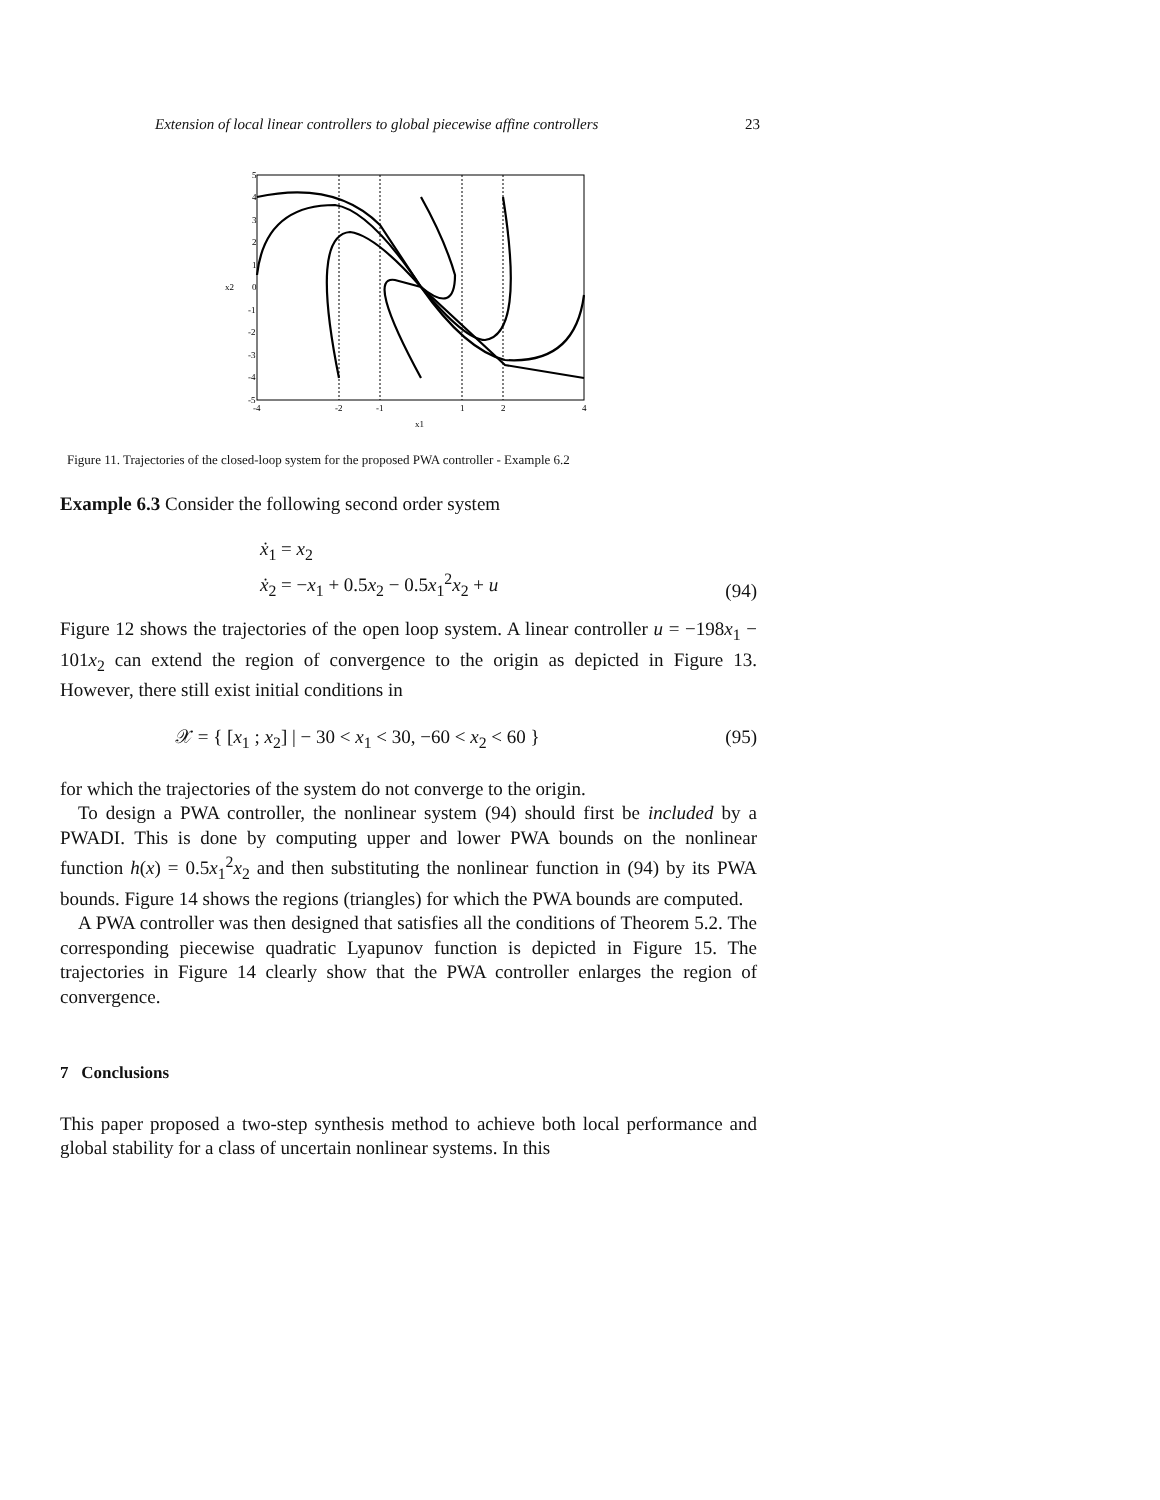Extension of local linear controllers to global piecewise affine controllers 23
5
4
3
2
1
0
-1
-2
-3
-4
-5
-4
-2
-1
1
2
4
x1
x2
Figure 11. Trajectories of the closed-loop system for the proposed PWA controller - Example 6.2
Example 6.3 Consider the following second order system
ẋ<sub>1</sub> = x<sub>2</sub>
ẋ<sub>2</sub> = −x<sub>1</sub> + 0.5x<sub>2</sub> − 0.5x<sub>1</sub><sup>2</sup>x<sub>2</sub> + u
(94)
Figure 12 shows the trajectories of the open loop system. A linear controller u = −198x<sub>1</sub> − 101x<sub>2</sub> can extend the region of convergence to the origin as depicted in Figure 13. However, there still exist initial conditions in
𝒳 = { [x<sub>1</sub> ; x<sub>2</sub>] | − 30 < x<sub>1</sub> < 30, −60 < x<sub>2</sub> < 60 }
(95)
for which the trajectories of the system do not converge to the origin.
To design a PWA controller, the nonlinear system (94) should first be included by a PWADI. This is done by computing upper and lower PWA bounds on the nonlinear function h(x) = 0.5x<sub>1</sub><sup>2</sup>x<sub>2</sub> and then substituting the nonlinear function in (94) by its PWA bounds. Figure 14 shows the regions (triangles) for which the PWA bounds are computed.
A PWA controller was then designed that satisfies all the conditions of Theorem 5.2. The corresponding piecewise quadratic Lyapunov function is depicted in Figure 15. The trajectories in Figure 14 clearly show that the PWA controller enlarges the region of convergence.
7 Conclusions
This paper proposed a two-step synthesis method to achieve both local performance and global stability for a class of uncertain nonlinear systems. In this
★ ★ ★ ★ ★
WHAT THE TASK REQUIRES ->
Set down again, exactly, the lines of the material above from its first line to the one with "Figure 12 shows", inclusive. Leave the pictures out.

SOLUTION TO THIS TASK ->
Extension of local linear controllers to global piecewise affine controllers 23
5
4
3
2
1
0
-1
-2
-3
-4
-5
-4
-2
-1
1
2
4
x1
x2
Figure 11. Trajectories of the closed-loop system for the proposed PWA controller - Example 6.2
Example 6.3 Consider the following second order system
ẋ<sub>1</sub> = x<sub>2</sub>
ẋ<sub>2</sub> = −x<sub>1</sub> + 0.5x<sub>2</sub> − 0.5x<sub>1</sub><sup>2</sup>x<sub>2</sub> + u
(94)
Figure 12 shows the trajectories of the open loop system. A linear controller u = −198x<sub>1</sub> − 101x<sub>2</sub> can extend the region of convergence to the origin as depicted in Figure 13. However, there still exist initial conditions in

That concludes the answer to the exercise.